Recently Oxfam ran an online ebola campaign on Facebook using a picture of an MSF medical worker, taken in one of their clinics,  helping a child:

oxfam

 

The backlash in the comments was swift and severe.

Oxfam realised their mistake, put out a sincere statement apologising and eventually took down the offending post.

I appreciated Oxfam’s response and it made me have more respect for them. It wasn’t the first time something similar has happened though. A few years back Save The Children ran a print advert calling for donations that featured a picture of a half dead child being cared for in a an MSF hospital in Dadaab, Kenya. Had they published the picture in the same way on their Facebook page I suspect they would have faced a similar backlash.

(Please note duckrabbit have worked for and trained the staff of both Oxfam and MSF. I’ve witnessed  the terrific work they both do on the ground. A donation to either of them is well spent)

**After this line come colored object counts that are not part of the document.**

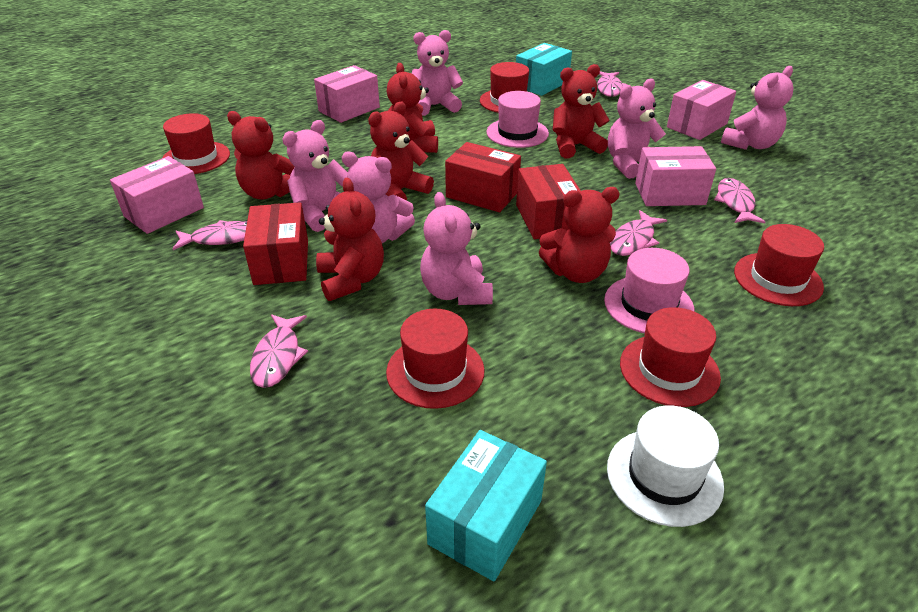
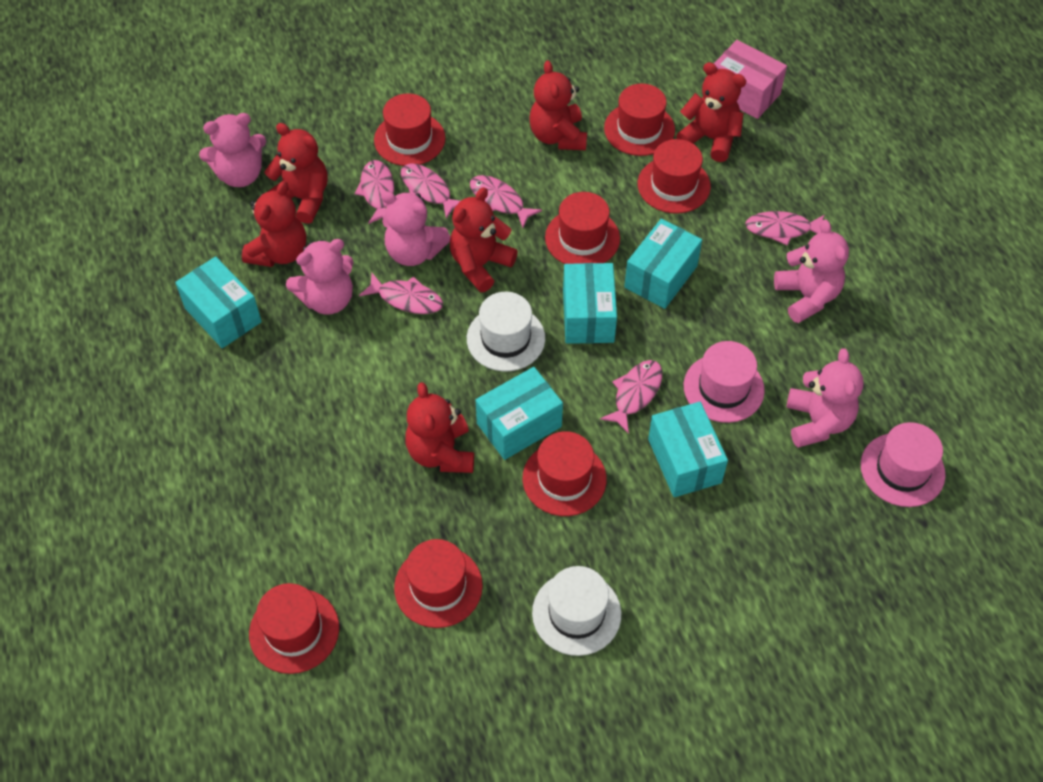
pink box: 4 -> 1
pink fish: 5 -> 6
pink teddy bear: 6 -> 5
red box: 3 -> 0
red hat: 5 -> 7
turquoise box: 2 -> 5
white hat: 1 -> 2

Another large charity recently ran a fundraising campaign which showed a successful generic African woman whose family they claimed they had helped climb out of poverty. It was a conceptually interesting TV advert but it wasn’t a winner as a fundraiser. So when the same woman appeared in online advertising we were asked to give money to help bring her and her family out of poverty. The same ethnic woman was presented to audiences in diametrically opposite ways to try and have the same impact, raise more money.

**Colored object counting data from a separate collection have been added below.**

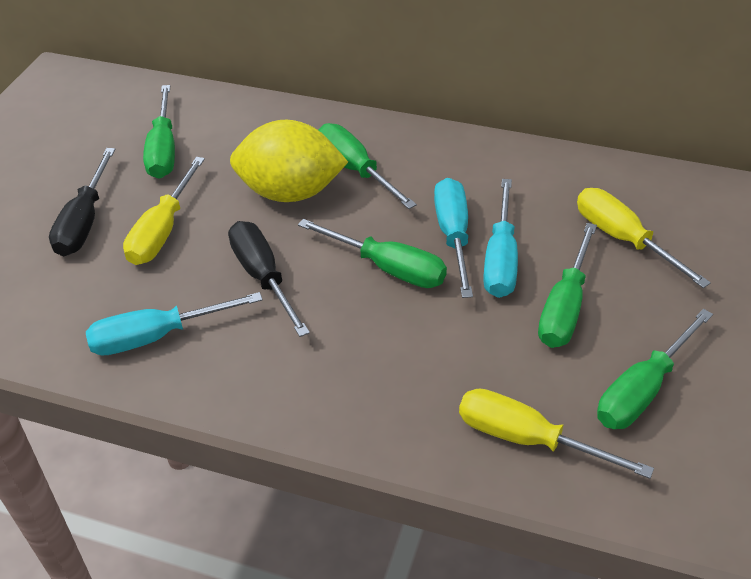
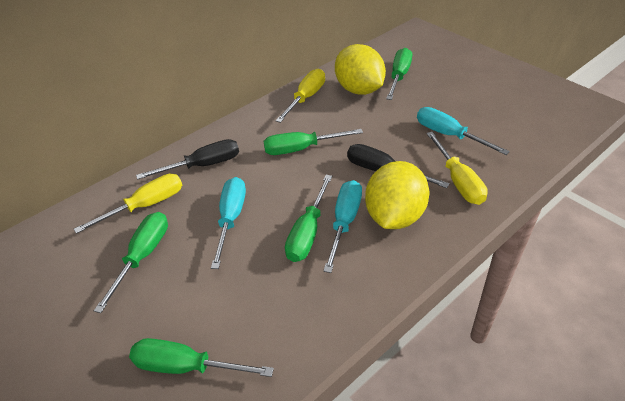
yellow lemon: 1 -> 2

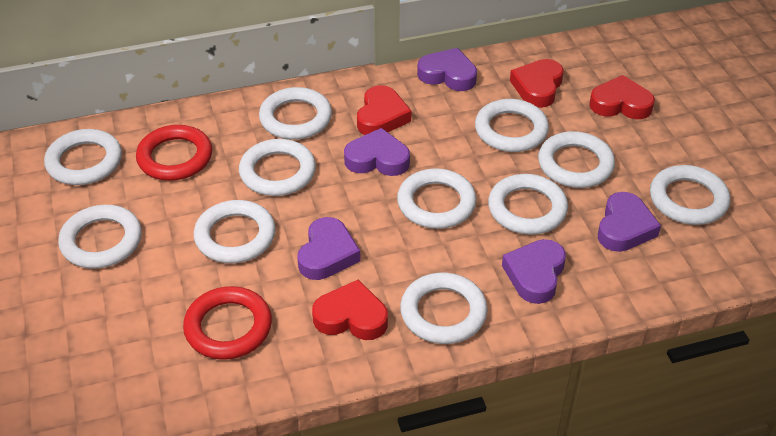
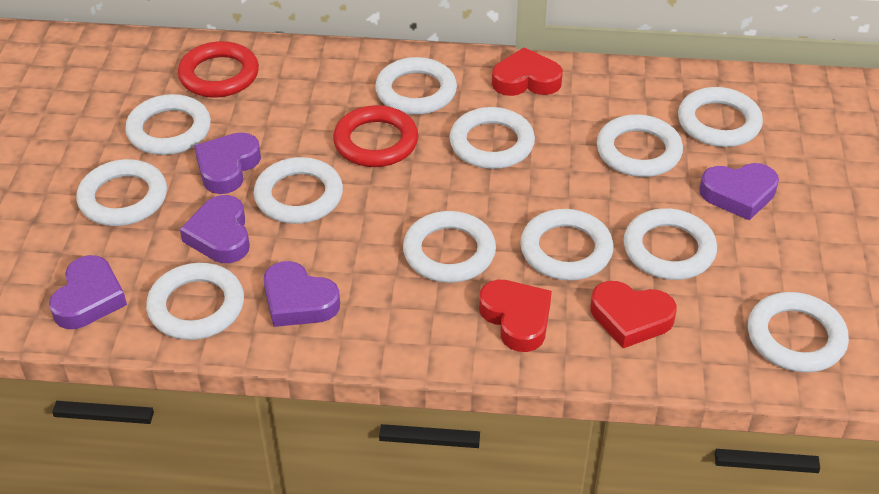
red heart: 4 -> 3
white ring: 11 -> 12

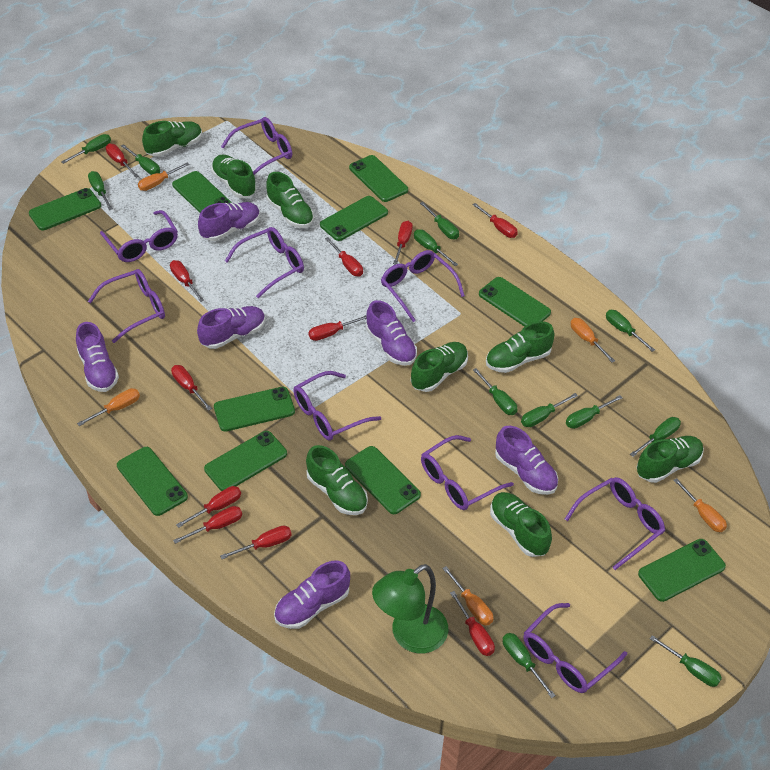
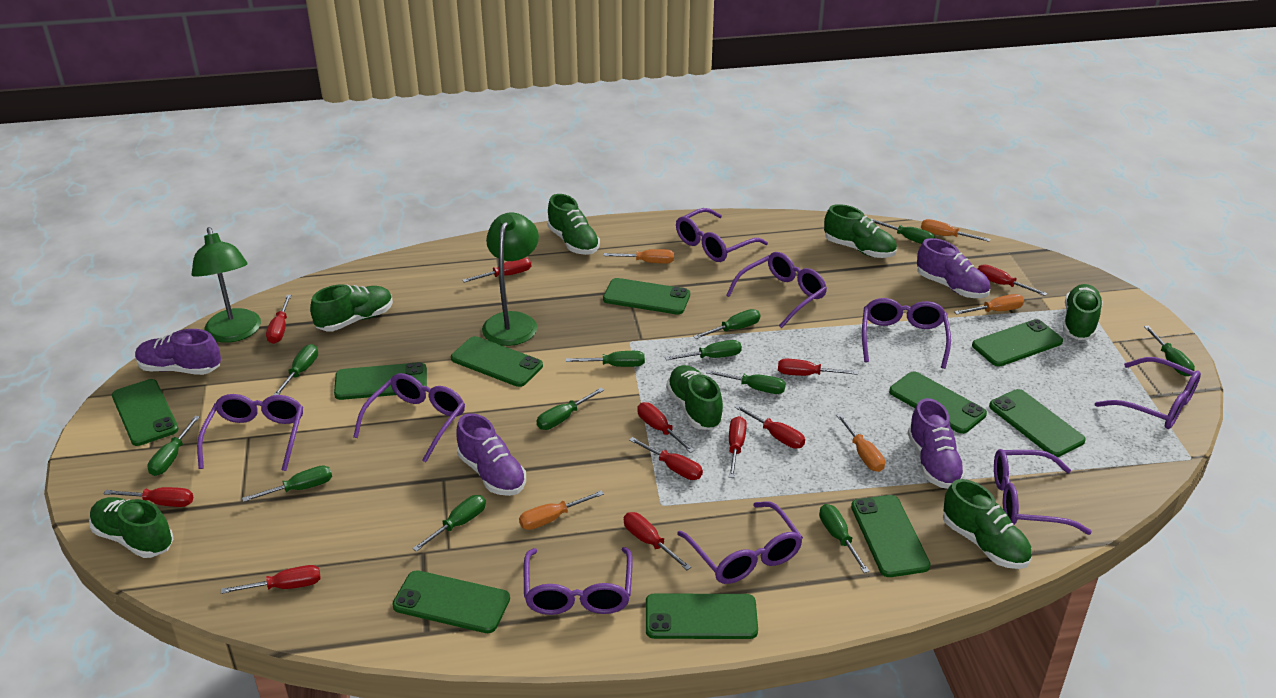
green lamp: 1 -> 2
green shoe: 8 -> 7
purple shoe: 6 -> 4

Maybe we should be forgiving of charities, PR and advertising agencies, advocacy organisations and journalists who fake (or twist) stories to get our attention. Do audiences really care? Doesn’t the end justify the means? This is certainly how some people responded to the suggestion that it was wrong to fake the Syrian boy hero. Maybe they are right. If the Oxfam post raised much needed cash for the fight against ebola isn’t that a good thing?

But I think it’s also true you are less likely to change your point of view if you feel the person trying to persuade you is in some way deceiving you.  There’s a failure in communication if we are talking about whether a video is fake as opposed to the suffering of the people in Syria or the 1800 kids that are not actors who have been shot dead during the war.

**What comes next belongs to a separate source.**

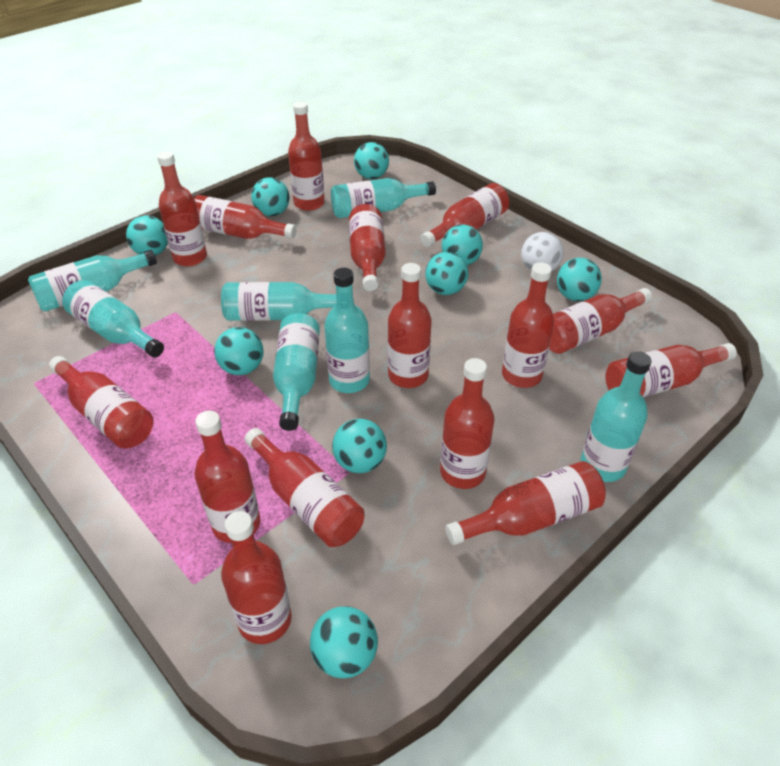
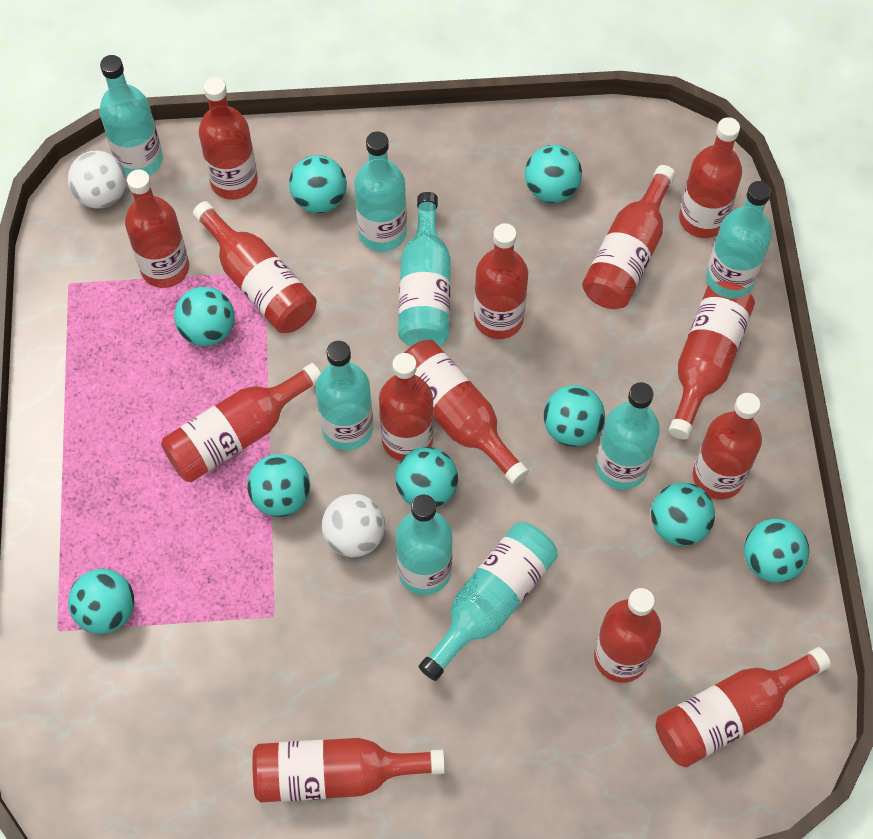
red bottle: 15 -> 14
turquoise bottle: 7 -> 8
white ball: 1 -> 2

And one question leads to another. If you are really helping people; if your cause is just; if you want an honest relationship with me, why do you feel the need to make stuff up?

One possible reason that NGO’s pump out so much overt marketing propaganda is because there is more of a budget for spin then authentic storytelling.

In NGOS often the marketing and fundraising departments have more money and power than the communications teams.  They are judged on short term goals that largely revolve around growth of revenue and brand reach. The pressure is immense. People’s jobs are dependent on them bringing the cash in. Very few of these people will have ever lived or worked in the places the charities are set up to benefit.  This is even more true in the agencies that they contract who belong to the Band Aid school of advertising:

Make shit up (There is no peace and joy in west Africa this Christmas). Put a famous face (or 30) to it , and screw the unintended consequences (we maintain a colonial relationship with black people who live in poverty).

The better communications departments  in charities are themselves masters in spin because newspapers and broadcasters are so susceptible to it. If you want to get the media’s attention just make up a figure about how many kids might be catching ebola a week by Christmas. The higher the number the better, even if it’s based on tenuous research.

I don’t blame them.  It’s a game and if you pay me I too will play it to win. But not by faking it.  And not because it can’t be justified, but because I’m not cynical. The charities we work with have a very positive impact on the lives of the people they serve. The sector as a whole just needs to invest in better ways to tell those stories of change.